# Do you work or not? What is your scolarity?



## Guest (Jan 14, 2005)

Hi,

I just wonder what is the scolarity of the people here. Do they have degrees, are they in college, are they going at school even with dp? Do they went to University? Are they doctors ? (lol) Just to see the average people here.

Also, what are they doing for a living? What is their work?

Feel free to tell us!!

Cynthia xxx


----------



## Guest (Jan 14, 2005)

degree-college undergrad


----------



## Guest (Jan 14, 2005)

-University - Bachelor - French Studies - was working as a copy editor for a newspaper, and coordinator for a Website.

Cynthia


----------



## Kelson12 (Aug 10, 2004)

Bachelor's degree in Human Resource Management
Currently attending classes for my Masters degree in Human Resources
Work as a Technical Recruiter

How I make it to work each day feeling like this? I don't know.

Kelson


----------



## enngirl5 (Aug 10, 2004)

This May I will have my Bachelor's in Finance. Start the MBA program this Summer and hopefully will be done next May. I had to leave school for a year and a half due to dp/dr/panic attacks so trust me I know how hard it is. But studying all the time really takes my mind off of dp. I can't think about my obsessions when I'm reading a book and doing calculations and cramming for an exam. But at the moment I'm scared of moving far away from home when it's time to start working full time.


----------



## Guest (Jan 14, 2005)

Bachelor's degree in Strategic Business Management, which I completed last summer. Currently helping to set up a small business.

Would like to study German at college in September.

Sig


----------



## Guest (Jan 14, 2005)

Currently taking the year off due to sickness, but plan on going back to college this fall to study radio or television broadcasting.


----------



## dreamcatcher (Sep 23, 2004)

ive got a city and guilds in hairdressing......manicures......

......but this was way before my dp days......


----------



## Guest (Jan 14, 2005)

Very interesting,

I see we are all very scolarised, so - supposed to be intelligent  DP happens to bright people?

Cynthia


----------



## g-funk (Aug 20, 2004)

Bachelor of Art. Doing a Batchelors in Psychology at the moment. Work for myself measuring buildings and photographing them and drawing them on the computer.


----------



## DutchMark (Aug 10, 2004)

Currently following my bachelor Information Technology


----------



## lone wolf (Aug 10, 2004)

I'm a full-time university student, wishing to complete my Master's degree in spring/autumn 2006. My major subject is environmental protection science and the two minors of mine are pulping technology and industrial environmental technology. It seems there are many students here in this board...
____________________
CHECK YOUR UNDERSTANDING:
1. In the forum thread about members' schooling and jobs, what is lone wolf's major subject?
2. Resume the forum thread about members' schooling and jobs, writing on from its final sentence.

INFORMATION SHOWN:
____________________
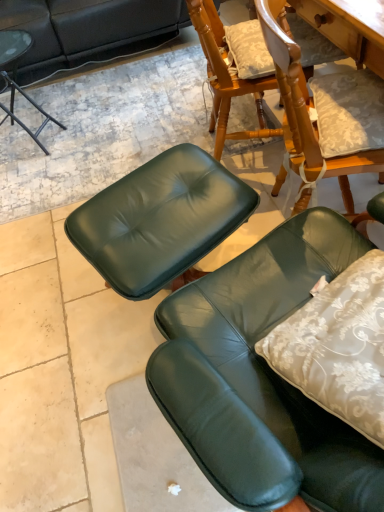
In order to click on vacant space to the right of matte black side table at upper left, marked as the second chair in a right-to-left arrangement in this screenshot , I will do `click(97, 119)`.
____________________
ANSWER SET:
1. Environmental protection science.

2.
----------



## Guest (Jan 14, 2005)

I work at a Mortgage company, and when I need to have a little side job, but shhhhhhhhhh

Goin to school to get a some sort of degree in Business Entreprenurship


----------



## shadowness (Sep 12, 2004)

i am an ex-student of art and design (was doing a BTEC foundation diploma to go on to Uni to do a degree in Illustration)...

right now i am a volenteer in the British Heart Foundation Charity shop...

i do art commissions for people every so often too...


----------



## Guest (Jan 14, 2005)

I'm a full-time uni 1st yr student of Fashion marketing and communications BA hons....though dp/dr etcs been hinderin my attendance grrrr...I work part-time too during the holidays.


----------



## maria (Oct 28, 2004)

I just started to study again (English, Swedish, German and some other useless stuff) at university after a year break. I see no point in my studies but it's better than hanging around at home.


----------



## Guest (Jan 15, 2005)

Scolarity isn't a word..

and like..

right now.. im a 22 yr old dick with about 1yr's worth of classes as a math major (dropped out because it was stupid).. and a 2 yr degree in information technology. I currently work for a fortune 500 company designing and administrating their network security infrastructure (yawn).. but on the weekends i like to do the smart thing by not doing anything smart. Ballance and all. And lots of drugs.. lottttss of drugs.. oh man.. life is good. But yeah.. i mean. If the question was whether or not we're smart.. i guess yeah.. im ok in that area.

eDfGr33n
"gifts can come unwanted."


----------



## Guest (Jan 15, 2005)

Scolarity isn't a word!!!!????

"Ballance" is not a word. 
"Ballance and all" is a phrase that cannot stand alone as a complete sentence. 
"lottttts" is not a word. 
"and like" probably IS a complete sentence, but only if your 5, and only if you capitalize the "a" in "and". 
The "r" in "right" needs to be capitalized if you are beginning a sentence with the word.
Careful with those nasty split infinitives.
Sie sollten die Sprache sich vor Ihnen erlernen korrekte andere. Cynthia's erstes Sprache ist Franzosen, dennoch ist Ihr Englisch besser als Ihr. 
Peut-etre vous devriez saisir francais. Alors nous pourrioins comprendre mieux. 
Although then you might come off sounding stupid.


----------



## Guest (Jan 15, 2005)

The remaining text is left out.